Work required - From the entries, filter out every line that lacks "Courtyard" and copy the rest.

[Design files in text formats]
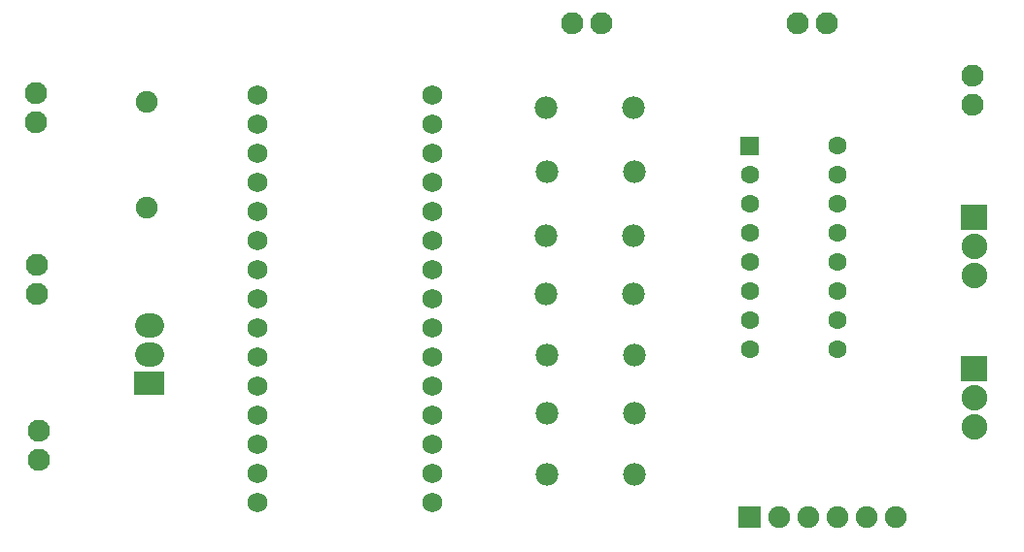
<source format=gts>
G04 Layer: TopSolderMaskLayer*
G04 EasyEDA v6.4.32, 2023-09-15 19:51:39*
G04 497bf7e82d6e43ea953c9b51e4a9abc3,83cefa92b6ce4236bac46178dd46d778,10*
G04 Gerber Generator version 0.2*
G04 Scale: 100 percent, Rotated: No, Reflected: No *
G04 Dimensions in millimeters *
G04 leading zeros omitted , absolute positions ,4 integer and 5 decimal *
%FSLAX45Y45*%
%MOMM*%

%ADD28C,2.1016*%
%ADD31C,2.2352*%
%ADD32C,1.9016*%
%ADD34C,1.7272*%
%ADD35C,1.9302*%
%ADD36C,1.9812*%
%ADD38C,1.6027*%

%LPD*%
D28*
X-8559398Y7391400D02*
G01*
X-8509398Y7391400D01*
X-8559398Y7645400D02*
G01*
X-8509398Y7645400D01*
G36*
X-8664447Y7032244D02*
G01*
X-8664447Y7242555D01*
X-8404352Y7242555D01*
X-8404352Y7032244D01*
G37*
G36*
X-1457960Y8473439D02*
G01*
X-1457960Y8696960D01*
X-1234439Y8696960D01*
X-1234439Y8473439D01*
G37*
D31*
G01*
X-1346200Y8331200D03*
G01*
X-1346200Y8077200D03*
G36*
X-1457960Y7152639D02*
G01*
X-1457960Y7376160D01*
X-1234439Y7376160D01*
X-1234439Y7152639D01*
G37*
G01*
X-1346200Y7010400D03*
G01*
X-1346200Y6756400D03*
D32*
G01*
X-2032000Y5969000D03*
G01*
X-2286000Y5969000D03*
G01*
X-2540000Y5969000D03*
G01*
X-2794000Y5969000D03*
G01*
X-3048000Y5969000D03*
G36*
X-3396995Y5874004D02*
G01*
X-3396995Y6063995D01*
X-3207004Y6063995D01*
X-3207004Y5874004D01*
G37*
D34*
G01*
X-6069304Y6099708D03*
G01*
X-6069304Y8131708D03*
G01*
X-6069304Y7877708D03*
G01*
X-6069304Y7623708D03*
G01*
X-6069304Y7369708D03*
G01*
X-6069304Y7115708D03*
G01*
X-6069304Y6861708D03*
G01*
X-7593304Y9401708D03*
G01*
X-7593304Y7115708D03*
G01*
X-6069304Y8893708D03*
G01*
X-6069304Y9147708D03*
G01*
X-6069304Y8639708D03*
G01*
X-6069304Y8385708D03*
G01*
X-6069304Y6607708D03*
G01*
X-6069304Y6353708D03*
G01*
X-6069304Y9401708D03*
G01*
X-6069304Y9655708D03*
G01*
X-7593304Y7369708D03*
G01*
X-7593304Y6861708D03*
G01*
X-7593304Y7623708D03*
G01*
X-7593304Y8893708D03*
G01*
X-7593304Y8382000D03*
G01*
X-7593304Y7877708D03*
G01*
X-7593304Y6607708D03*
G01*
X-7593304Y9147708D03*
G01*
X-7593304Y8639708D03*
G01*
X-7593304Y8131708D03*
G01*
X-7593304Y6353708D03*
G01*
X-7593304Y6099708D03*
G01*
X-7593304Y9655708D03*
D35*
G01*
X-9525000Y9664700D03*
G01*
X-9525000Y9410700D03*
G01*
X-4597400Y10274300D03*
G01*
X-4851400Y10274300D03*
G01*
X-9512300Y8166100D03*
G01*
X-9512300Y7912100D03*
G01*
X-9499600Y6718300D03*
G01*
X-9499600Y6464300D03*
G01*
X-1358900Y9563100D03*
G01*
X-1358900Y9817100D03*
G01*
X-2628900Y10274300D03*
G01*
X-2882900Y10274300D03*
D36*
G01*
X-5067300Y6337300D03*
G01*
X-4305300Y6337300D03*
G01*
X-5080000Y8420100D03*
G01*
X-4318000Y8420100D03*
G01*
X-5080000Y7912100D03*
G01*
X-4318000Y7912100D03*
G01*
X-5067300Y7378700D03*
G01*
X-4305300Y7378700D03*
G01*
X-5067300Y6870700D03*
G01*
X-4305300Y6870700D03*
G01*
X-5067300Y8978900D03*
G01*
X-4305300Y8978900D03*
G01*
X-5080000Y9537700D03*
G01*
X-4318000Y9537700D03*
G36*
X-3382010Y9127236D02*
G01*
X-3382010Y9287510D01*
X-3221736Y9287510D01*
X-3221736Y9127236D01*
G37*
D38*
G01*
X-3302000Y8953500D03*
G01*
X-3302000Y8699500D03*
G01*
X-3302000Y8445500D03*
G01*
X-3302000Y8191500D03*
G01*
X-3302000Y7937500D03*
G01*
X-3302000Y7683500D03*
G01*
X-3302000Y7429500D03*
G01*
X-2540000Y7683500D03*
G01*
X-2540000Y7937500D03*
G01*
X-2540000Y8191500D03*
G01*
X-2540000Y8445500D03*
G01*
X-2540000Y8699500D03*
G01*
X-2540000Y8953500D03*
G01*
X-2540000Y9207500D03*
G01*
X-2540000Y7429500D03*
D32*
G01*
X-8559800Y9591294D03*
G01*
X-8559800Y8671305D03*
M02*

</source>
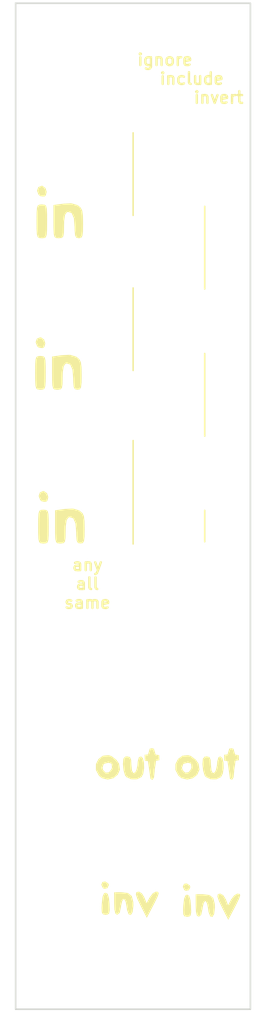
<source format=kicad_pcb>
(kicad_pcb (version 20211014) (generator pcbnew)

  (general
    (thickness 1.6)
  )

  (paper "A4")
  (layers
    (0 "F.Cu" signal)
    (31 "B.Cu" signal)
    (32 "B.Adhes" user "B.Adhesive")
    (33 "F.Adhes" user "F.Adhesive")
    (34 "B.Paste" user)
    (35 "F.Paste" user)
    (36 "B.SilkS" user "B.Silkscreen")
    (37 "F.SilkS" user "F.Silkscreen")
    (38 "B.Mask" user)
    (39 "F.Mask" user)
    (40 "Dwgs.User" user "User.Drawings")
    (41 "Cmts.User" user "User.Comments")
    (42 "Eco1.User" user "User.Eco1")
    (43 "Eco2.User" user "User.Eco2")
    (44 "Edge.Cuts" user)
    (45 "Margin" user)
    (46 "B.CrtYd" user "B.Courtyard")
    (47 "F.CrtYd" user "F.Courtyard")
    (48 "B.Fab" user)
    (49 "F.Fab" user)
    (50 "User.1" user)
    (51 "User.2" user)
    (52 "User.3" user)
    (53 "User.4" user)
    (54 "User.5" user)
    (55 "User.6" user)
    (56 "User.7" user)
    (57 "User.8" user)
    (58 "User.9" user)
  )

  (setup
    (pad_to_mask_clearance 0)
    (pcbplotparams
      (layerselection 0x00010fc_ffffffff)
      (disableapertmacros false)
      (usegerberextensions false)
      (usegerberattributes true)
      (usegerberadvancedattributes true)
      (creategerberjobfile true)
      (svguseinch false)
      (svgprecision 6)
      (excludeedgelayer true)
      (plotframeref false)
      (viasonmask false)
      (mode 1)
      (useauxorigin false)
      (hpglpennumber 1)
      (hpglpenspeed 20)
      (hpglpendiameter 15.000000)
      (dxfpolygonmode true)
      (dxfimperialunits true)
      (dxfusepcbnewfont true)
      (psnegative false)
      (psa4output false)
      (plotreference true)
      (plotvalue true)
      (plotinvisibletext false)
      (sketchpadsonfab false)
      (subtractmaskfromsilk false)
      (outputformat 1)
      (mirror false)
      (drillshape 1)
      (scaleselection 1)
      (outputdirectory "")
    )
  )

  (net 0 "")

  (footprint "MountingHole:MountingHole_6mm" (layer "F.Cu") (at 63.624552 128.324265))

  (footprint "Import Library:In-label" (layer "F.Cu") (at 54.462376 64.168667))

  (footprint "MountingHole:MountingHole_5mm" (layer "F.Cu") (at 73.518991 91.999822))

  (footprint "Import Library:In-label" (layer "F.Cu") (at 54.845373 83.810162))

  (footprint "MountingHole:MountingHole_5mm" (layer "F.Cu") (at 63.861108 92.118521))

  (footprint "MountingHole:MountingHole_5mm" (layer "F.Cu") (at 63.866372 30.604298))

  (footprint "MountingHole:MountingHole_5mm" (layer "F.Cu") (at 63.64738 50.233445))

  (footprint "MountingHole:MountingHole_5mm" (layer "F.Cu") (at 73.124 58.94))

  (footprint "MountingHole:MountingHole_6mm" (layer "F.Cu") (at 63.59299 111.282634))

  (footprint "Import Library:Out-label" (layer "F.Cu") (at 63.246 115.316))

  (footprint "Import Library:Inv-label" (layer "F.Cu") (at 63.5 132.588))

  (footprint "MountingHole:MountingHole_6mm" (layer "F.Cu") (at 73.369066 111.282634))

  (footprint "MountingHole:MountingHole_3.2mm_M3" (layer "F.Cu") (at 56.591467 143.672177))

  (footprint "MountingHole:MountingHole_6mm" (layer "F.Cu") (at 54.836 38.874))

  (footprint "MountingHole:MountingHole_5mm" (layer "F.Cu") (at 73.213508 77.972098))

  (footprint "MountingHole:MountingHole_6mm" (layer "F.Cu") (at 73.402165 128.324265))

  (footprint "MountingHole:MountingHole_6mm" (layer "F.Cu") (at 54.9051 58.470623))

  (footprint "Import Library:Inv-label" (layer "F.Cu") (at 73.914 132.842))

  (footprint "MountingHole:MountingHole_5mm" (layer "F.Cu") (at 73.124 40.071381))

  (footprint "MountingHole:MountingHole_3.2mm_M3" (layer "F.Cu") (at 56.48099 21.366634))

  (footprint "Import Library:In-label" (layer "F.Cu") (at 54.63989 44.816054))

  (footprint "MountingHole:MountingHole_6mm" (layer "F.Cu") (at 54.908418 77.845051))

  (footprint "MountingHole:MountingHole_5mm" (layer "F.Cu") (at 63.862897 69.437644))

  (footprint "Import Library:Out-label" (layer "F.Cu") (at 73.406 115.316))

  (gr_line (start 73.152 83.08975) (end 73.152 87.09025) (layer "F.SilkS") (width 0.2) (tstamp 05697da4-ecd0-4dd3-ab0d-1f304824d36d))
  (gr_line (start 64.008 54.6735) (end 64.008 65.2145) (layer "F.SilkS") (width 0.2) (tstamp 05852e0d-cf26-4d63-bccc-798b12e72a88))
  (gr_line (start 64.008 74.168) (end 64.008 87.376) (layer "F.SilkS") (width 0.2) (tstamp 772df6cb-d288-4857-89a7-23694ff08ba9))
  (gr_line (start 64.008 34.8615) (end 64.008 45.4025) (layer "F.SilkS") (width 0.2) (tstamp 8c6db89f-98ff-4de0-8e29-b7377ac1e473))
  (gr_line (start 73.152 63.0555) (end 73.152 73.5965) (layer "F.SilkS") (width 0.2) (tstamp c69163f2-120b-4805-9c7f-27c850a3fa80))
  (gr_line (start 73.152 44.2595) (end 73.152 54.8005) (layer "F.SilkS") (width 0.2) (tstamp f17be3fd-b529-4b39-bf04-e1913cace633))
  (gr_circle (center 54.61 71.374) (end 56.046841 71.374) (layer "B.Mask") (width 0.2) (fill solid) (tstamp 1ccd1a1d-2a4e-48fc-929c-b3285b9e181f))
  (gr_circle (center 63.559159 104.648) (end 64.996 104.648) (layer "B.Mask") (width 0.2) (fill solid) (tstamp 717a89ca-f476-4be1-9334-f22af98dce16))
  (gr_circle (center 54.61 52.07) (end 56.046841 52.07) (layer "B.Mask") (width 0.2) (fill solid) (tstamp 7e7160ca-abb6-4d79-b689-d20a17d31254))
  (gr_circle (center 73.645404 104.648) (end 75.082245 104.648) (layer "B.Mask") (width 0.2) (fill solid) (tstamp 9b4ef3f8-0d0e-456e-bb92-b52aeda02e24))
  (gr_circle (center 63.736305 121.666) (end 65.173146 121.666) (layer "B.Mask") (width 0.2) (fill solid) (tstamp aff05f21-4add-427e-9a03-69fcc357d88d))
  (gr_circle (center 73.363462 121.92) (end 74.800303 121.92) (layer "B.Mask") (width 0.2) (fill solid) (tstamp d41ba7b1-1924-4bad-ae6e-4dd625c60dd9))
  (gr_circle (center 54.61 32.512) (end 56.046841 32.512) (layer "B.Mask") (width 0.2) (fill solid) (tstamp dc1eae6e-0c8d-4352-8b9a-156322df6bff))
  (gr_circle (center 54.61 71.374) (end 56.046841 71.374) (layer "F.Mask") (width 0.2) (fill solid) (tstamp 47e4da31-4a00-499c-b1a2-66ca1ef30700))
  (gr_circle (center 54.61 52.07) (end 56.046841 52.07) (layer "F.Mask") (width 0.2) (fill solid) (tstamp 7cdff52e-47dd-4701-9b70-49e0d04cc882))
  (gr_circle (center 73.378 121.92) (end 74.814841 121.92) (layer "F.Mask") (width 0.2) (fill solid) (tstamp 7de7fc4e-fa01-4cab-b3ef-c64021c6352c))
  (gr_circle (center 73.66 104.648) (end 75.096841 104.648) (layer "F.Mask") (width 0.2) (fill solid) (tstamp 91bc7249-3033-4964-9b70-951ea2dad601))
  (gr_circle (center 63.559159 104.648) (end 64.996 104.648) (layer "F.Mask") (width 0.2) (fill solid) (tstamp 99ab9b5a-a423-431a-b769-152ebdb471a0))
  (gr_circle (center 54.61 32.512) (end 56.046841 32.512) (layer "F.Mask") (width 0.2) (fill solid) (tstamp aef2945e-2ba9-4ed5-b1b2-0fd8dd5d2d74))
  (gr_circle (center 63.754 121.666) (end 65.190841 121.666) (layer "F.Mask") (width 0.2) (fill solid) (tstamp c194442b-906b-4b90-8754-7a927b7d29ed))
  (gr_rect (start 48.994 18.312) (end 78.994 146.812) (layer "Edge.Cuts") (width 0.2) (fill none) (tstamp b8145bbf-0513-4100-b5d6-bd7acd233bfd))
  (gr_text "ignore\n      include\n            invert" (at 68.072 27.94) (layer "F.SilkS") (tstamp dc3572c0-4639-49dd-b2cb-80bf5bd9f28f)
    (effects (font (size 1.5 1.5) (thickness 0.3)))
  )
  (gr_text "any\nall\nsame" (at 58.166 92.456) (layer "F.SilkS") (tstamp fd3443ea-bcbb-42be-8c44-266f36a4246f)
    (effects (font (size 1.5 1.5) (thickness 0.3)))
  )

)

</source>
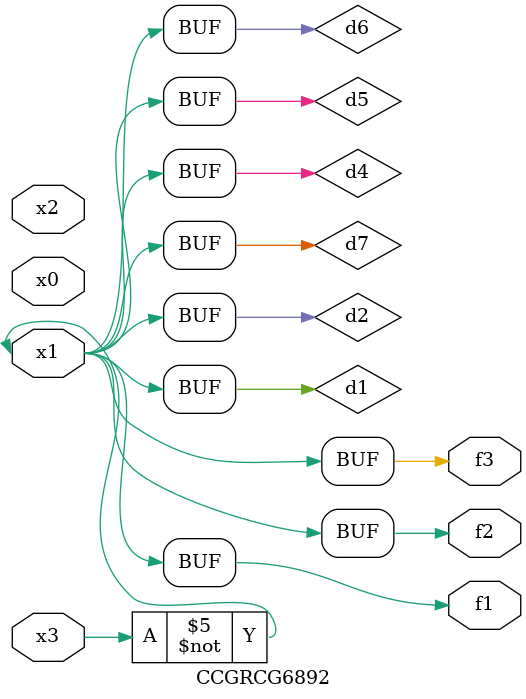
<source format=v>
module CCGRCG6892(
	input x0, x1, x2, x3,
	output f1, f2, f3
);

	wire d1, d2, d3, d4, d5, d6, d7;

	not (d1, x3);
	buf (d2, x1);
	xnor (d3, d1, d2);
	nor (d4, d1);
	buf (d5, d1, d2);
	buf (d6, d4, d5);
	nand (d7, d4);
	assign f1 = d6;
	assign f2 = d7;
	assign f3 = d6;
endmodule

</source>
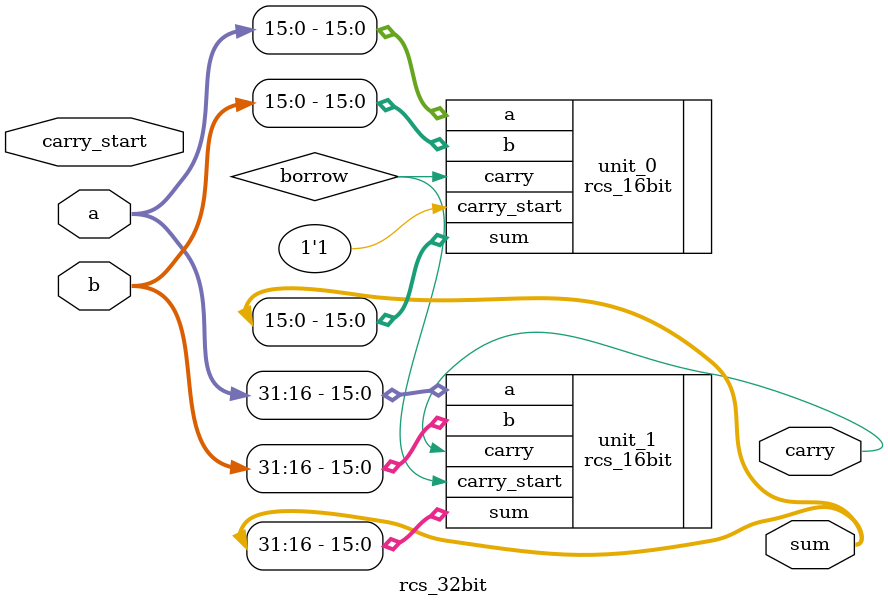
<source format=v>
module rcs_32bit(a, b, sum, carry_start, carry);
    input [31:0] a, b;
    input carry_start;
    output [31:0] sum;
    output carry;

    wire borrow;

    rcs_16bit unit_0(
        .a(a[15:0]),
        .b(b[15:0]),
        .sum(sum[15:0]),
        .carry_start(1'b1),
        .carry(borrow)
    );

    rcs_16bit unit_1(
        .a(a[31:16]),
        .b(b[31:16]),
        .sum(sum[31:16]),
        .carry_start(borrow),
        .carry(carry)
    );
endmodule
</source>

Result for this exercise -
    (46 "B.CrtYd" user "B.Courtyard")
    (47 "F.CrtYd" user "F.Courtyard")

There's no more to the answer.